49 Reported Cases Of Dark Displays In Recent Years
Few would argue that so-called "glass cockpits" are a major
leap forward in cockpit management and crew safety... until those
panels go dark in-flight, which the National Transportation Safety
Board says has happened at least 49 times in recent years onboard
several Airbus airliners.
On Wednesday, the NTSB issued five recommendations to address
concerns about cockpit displays going inop on Airbus A319 and A320
narrowbodies. Of the 49 incidents reported to the Board, seven
involved all six cockpit displays going blank at once... something
safety experts once thought was all-but impossible.
Sixteen planes lost five of the six cockpit displays. In
addition to flight instruments and engine monitoring systems, loss
of the avionics displays also resulted in the loss of comm systems,
transponders, and traffic advisory systems.
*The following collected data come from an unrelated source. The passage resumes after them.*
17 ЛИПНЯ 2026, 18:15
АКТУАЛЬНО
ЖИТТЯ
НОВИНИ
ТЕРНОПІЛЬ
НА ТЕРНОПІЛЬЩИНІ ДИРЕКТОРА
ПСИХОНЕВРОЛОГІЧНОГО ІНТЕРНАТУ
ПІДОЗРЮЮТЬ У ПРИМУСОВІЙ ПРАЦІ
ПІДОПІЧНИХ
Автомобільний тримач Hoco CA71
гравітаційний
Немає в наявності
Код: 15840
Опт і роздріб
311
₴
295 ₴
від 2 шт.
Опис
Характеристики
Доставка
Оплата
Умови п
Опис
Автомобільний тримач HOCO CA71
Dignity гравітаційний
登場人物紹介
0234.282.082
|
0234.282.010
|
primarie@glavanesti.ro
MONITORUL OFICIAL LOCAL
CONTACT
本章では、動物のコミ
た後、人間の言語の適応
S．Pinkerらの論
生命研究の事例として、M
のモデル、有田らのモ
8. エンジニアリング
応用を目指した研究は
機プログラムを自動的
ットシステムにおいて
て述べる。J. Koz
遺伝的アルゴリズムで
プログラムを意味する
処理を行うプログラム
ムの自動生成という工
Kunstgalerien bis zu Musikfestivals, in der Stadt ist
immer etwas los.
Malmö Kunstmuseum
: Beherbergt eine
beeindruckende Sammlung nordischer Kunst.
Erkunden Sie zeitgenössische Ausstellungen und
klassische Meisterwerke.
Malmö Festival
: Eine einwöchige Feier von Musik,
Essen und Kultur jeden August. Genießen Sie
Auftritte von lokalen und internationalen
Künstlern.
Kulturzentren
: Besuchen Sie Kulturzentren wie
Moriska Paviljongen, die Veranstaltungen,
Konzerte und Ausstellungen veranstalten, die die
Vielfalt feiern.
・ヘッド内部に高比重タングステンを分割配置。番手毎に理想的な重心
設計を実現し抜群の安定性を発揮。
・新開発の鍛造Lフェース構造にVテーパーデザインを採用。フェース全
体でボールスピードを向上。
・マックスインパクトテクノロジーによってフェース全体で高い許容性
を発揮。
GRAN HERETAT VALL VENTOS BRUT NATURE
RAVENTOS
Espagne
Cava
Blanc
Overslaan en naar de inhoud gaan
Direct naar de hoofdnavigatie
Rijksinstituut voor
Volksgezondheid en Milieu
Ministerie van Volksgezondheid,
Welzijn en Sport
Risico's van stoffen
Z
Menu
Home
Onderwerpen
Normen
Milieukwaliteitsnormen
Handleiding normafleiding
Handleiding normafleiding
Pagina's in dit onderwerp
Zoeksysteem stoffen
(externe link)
In January of this year, a United A320 had to make a hasty
return to Newark Liberty, when the captain's primary flight display
(PFD) and navigational display (ND), along with the upper
electronic centralized aircraft monitoring (ECAM) display, went
blank on takeoff. The plane was able to make a safe emergency
landing, helped greatly by the fact conditions were VMC.
The NTSB notes the first officer's ND remained functional, as
did the lower ECAM display. The first officer also reported that
the attitude information on his PFD was initially not usable, but
that the information appeared to be reliable later in the
flight.
Those circumstances were similar to those experienced onboard a
British Airways A319 three years before, which suffered failures to
five of six cockpit displays while cruising at FL200 from London to
Budapest. Most of the screens returned within 90 seconds.
British investigators have already issued safety recommendations
related to the problem, and Airbus issued a safety bulletin in May
2007 recommending new wiring fixes and increased crew training on
how to handle electrical systems failures. But those fixes aren't
mandatory, and the NTSB says they should be.
Included in the six recommendations from the NTSB are calls for
a backup power supply to be added to the standby attitude
indicator, and the automatic reconfiguration of the AC essential
bus power supply in the event that the AC 1 electrical bus fails.
The NTSB also wants greater crew training, and additional simulator
time for pilots to learn how to handle such failures.